Saturday, July 28, 2018

Has the power corner at Bethesda Row moved to Amazon Books?

Buskers still lurk on the plaza outside the former Barnes & Noble bookstore at the corner of Bethesda and Woodmont Avenues. But as the lingering crowd there grows smaller, musicians have - for the first time - been setting up on the smaller plaza outside of the new Amazon Books store (or as you see in the video here, on Bethesda Lane around the corner from Amazon). The smaller plaza always had a nice fountain running like the Barnes & Noble plaza, but it was often a ghost town when Urban Country had the corner spot at Arlington Road and Bethesda Avenue.

The lengthy construction of Anthropologie in the Barnes & Noble space is changing public behavior, and its unclear if that corner can regain its old status when the store and Terrain Cafe open this fall. Anthropologie by nature appeals to a much narrower demographic than a large-inventory bookstore, and you won't be able to simply hang out like you could at Barnes & Noble. Foot traffic could well be less than Amazon Books.

Amazon Books indeed has fairly good traffic considering what a tough spot they are in. After a sluggish start during which the store almost looked like it wasn't open from the outside, bright lights were installed that, in some cases, literally aim at passersby and motorists like a light cannon. Traffic began to pick up with the new lighting, and a few weeks ago, for the first time, I saw a music duo and a few spectators passing time on the Amazon corner.

Amazon founder and CEO Jeff Bezos recently made a surprise but low-key visit to the Bethesda Row store, according to a source. One thing majorly missing is the small coffee shop/cafe that was supposed to be part of the Amazon Books bricks-and-mortar experience. Without it, you really can't hang out, and the store is simply too cramped to want to, anyway. They do have a nice selection of gadgets, toys and games, which Barnes & Noble previously provided in greater quantities, minus the Amazon tech.

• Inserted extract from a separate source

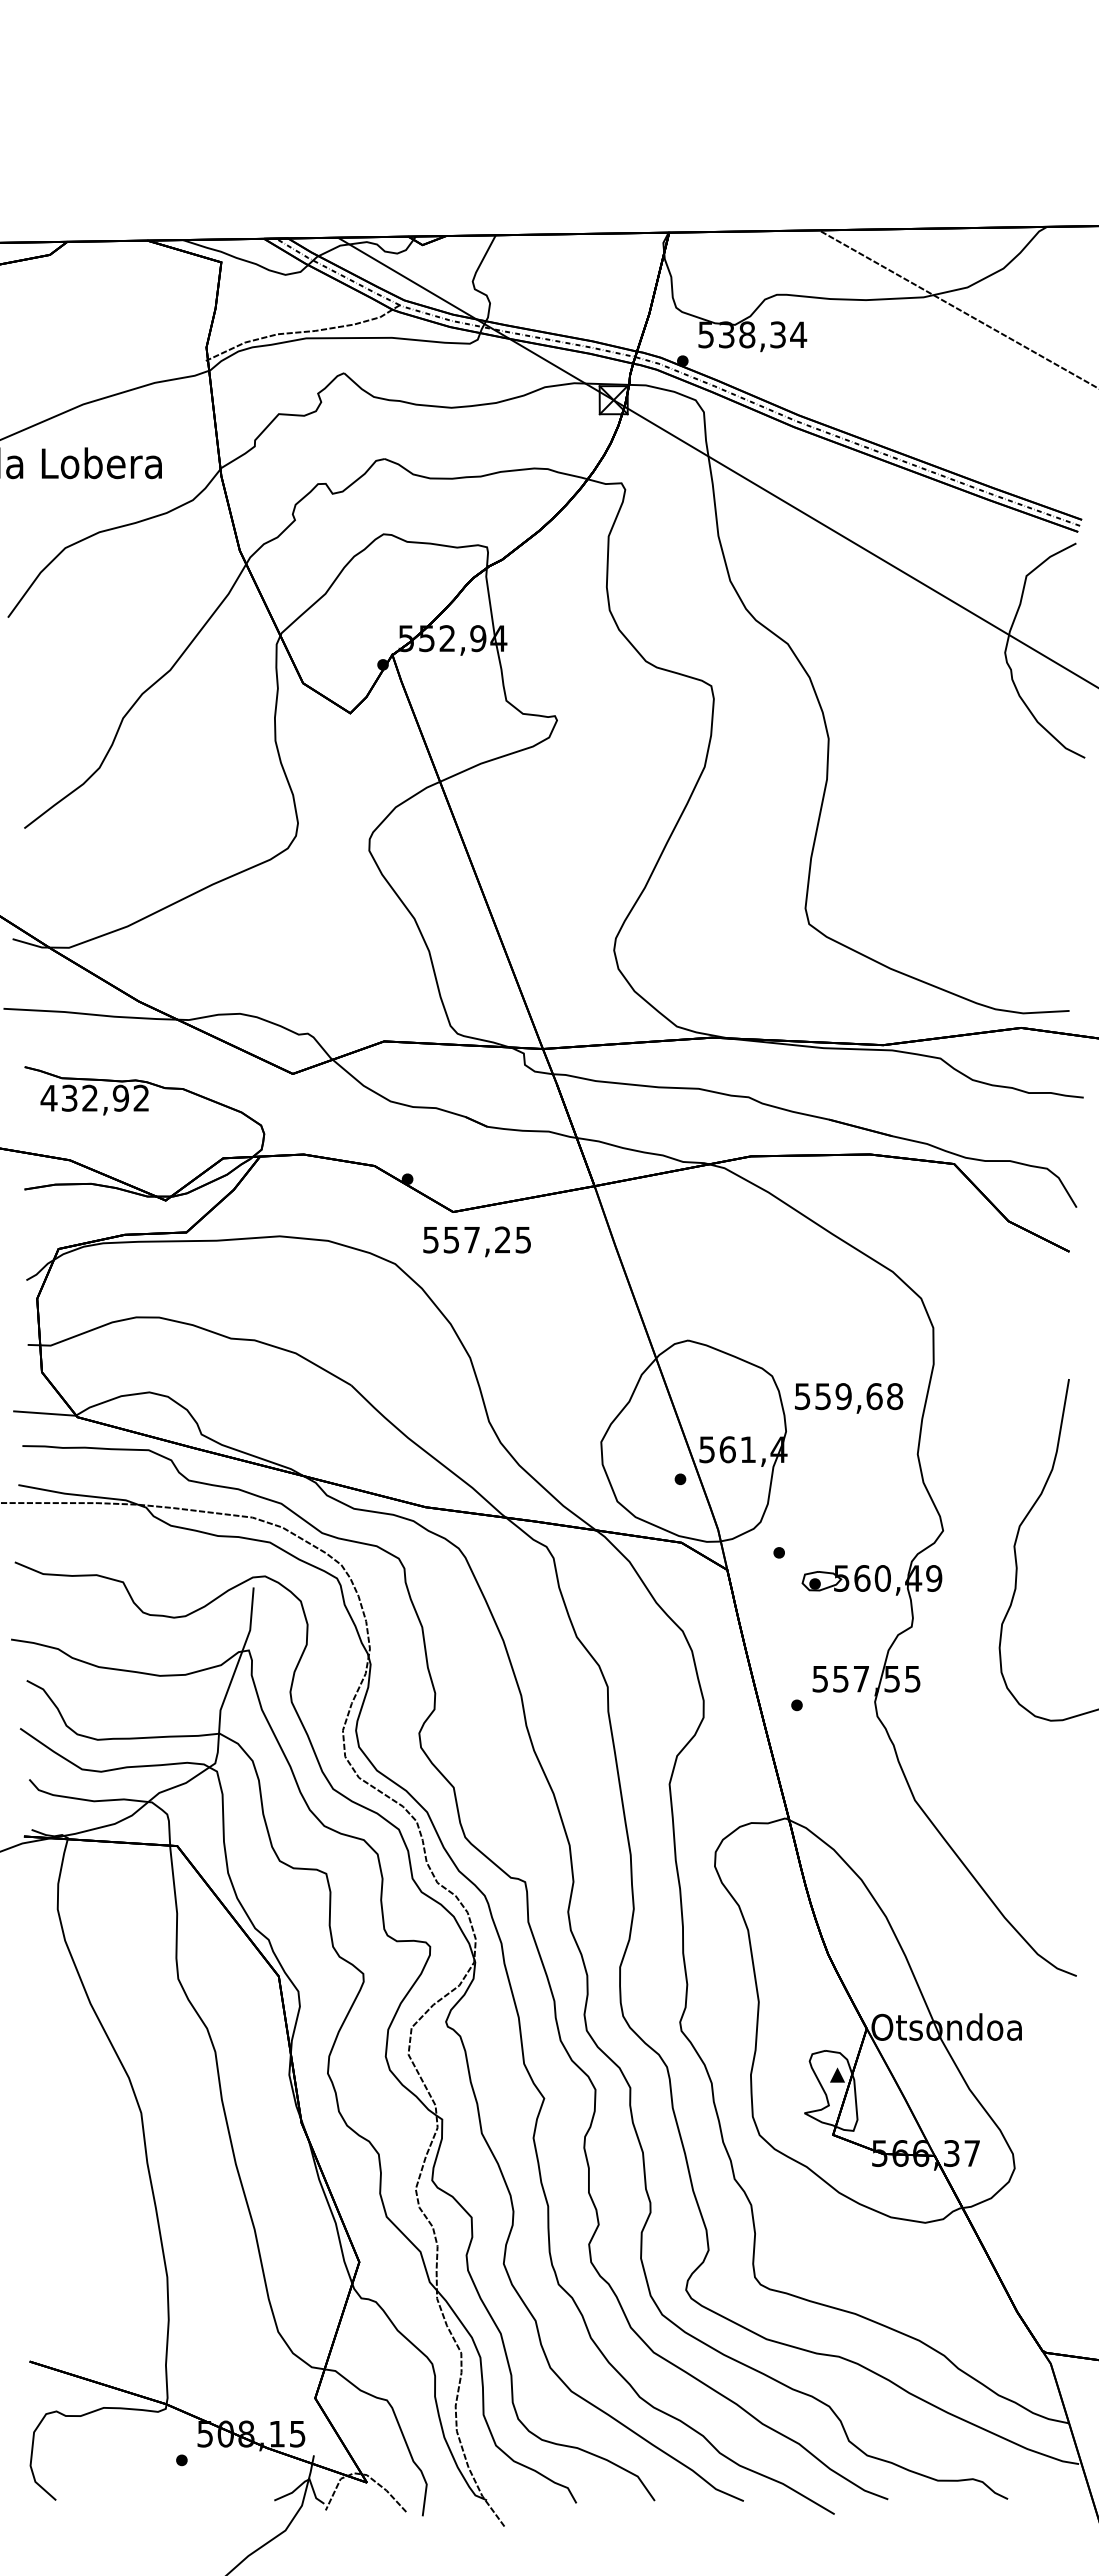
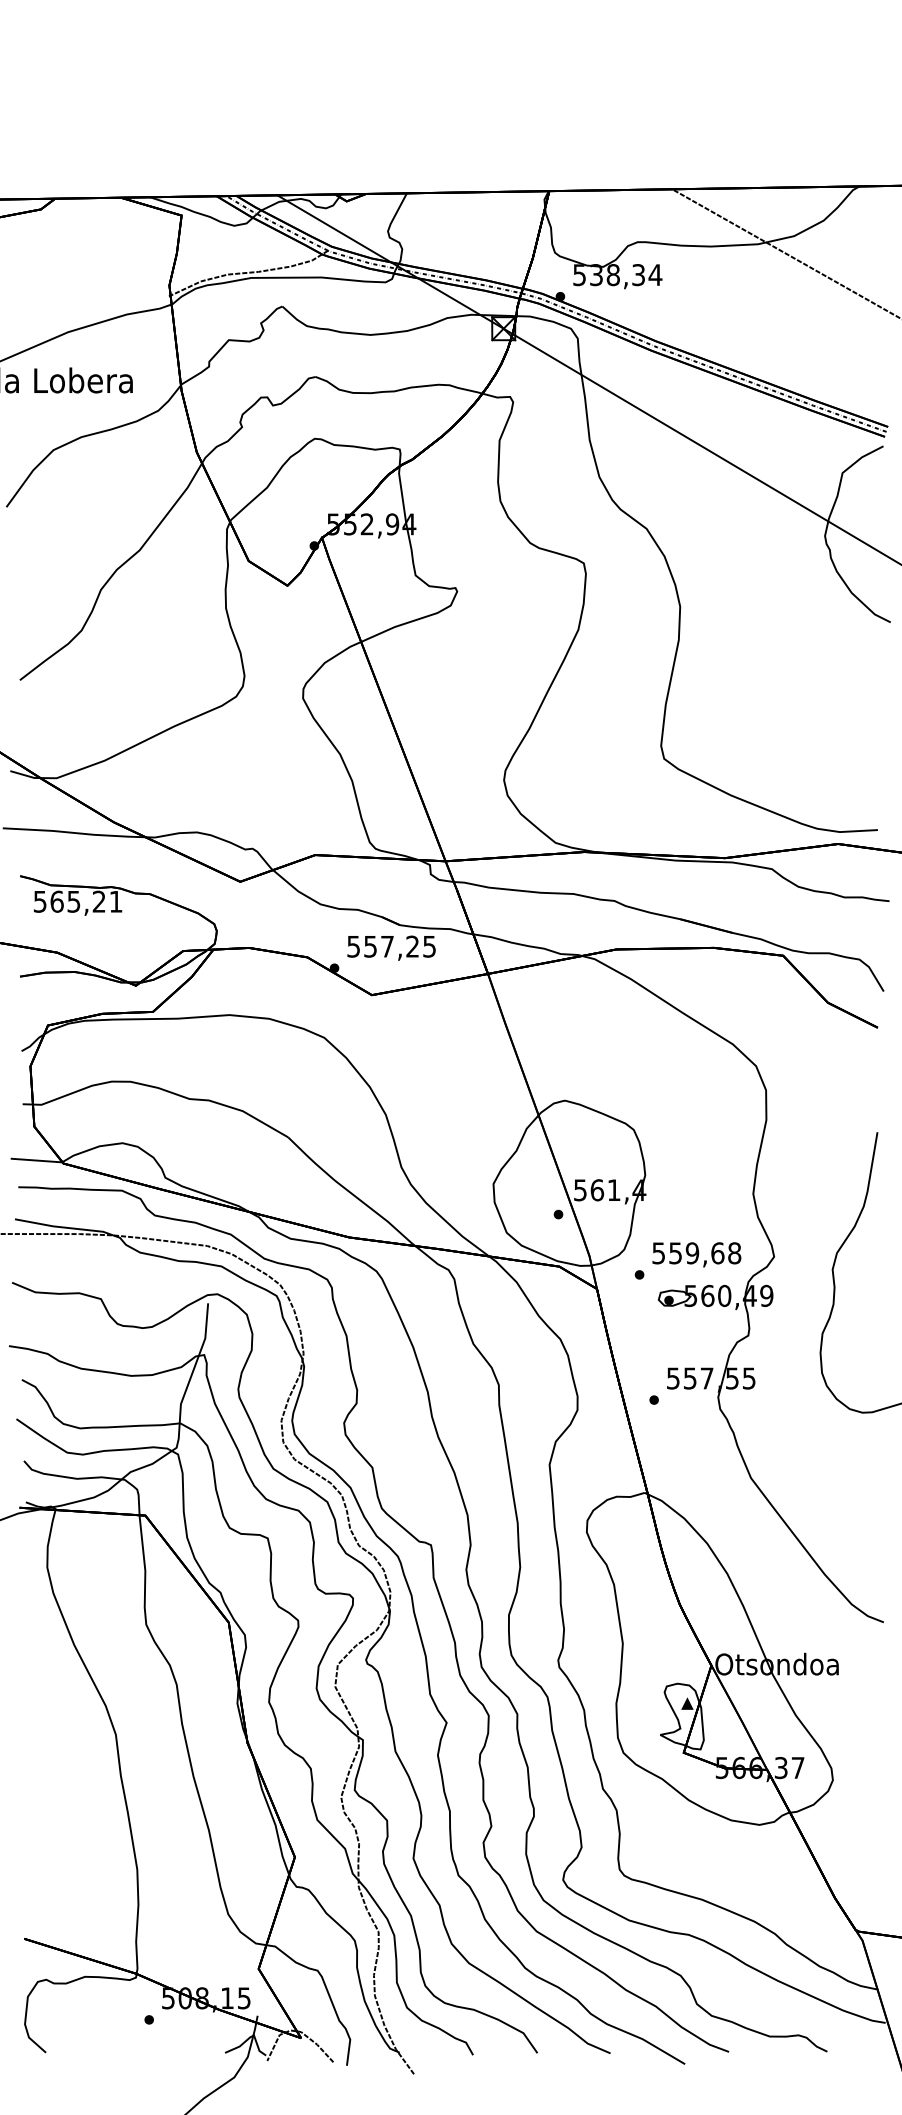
text: (94, 1097) -> (77, 901), 432,92 -> 565,21
text: (476, 1241) -> (391, 947), moved
text: (849, 1398) -> (697, 1254), moved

But despite the few disappointments, there is a real question as to whether the power corner at Bethesda Row has moved, and that certainly presents an additional challenge to Anthropologie. Like many public use patterns at new urbanist developments, it is fascinating to watch how the public uses the available space, and not necessarily in the way the designers intended.


Anonymous said...

I’m surprised buskers are allowed to play within Bethesda Row on Bethesda Lane, as it is a privatey owned public space (POPS), owned by Ferderal Realty. Perhaps since Redwood and the Cork and Fork have closed, no retailers are present to complain about the musicians.

Some of these musicians are quite good, and some seem to be stuck in a very repeatitive loop of the same guitar riff, playing the same one or two songs over, and over and over. I wish they would expand their song list. Yes Rick, I am talking about you. I do miss the guy that played the electric violin. He often drew a very large crowd, with his hauntingly beautiful looped and layered performances.

Anonymous said...

"[B]right lights were installed that, in some cases, literally aim at passersby and motorists like a light cannon."

Nope. LOL

Robert Dyer said...

9:09: *YEP* I know it's hard for you to know what's going on when your bosses don't get around to Bethesda that often, but anyone who has driven up Arlington Road and stopped at the light at Bethesda Avenue facing the store knows exactly what I'm talking about.

6:21: Yes, there are definitely some who need to expand their repertoire. I also don't understand what regulates the space for these acts - what happens if somebody else sets up in the same area with a louder amp than the current guy? What's to stop them?

Anonymous said...

I hope that Robert tips those buskers. But sadly, I can't picture him doing that.

Anonymous said...

The "center" will move back again to old B&N when Anthropologie closes and Amazon relocates. Much better spot for them on multiple fronts.

Anonymous said...

I'm skeptical. I guess if the outdoor plaza and Cafe are well executed.

Seems like Amazon books would have wider interest, but missed not have a coffee bar.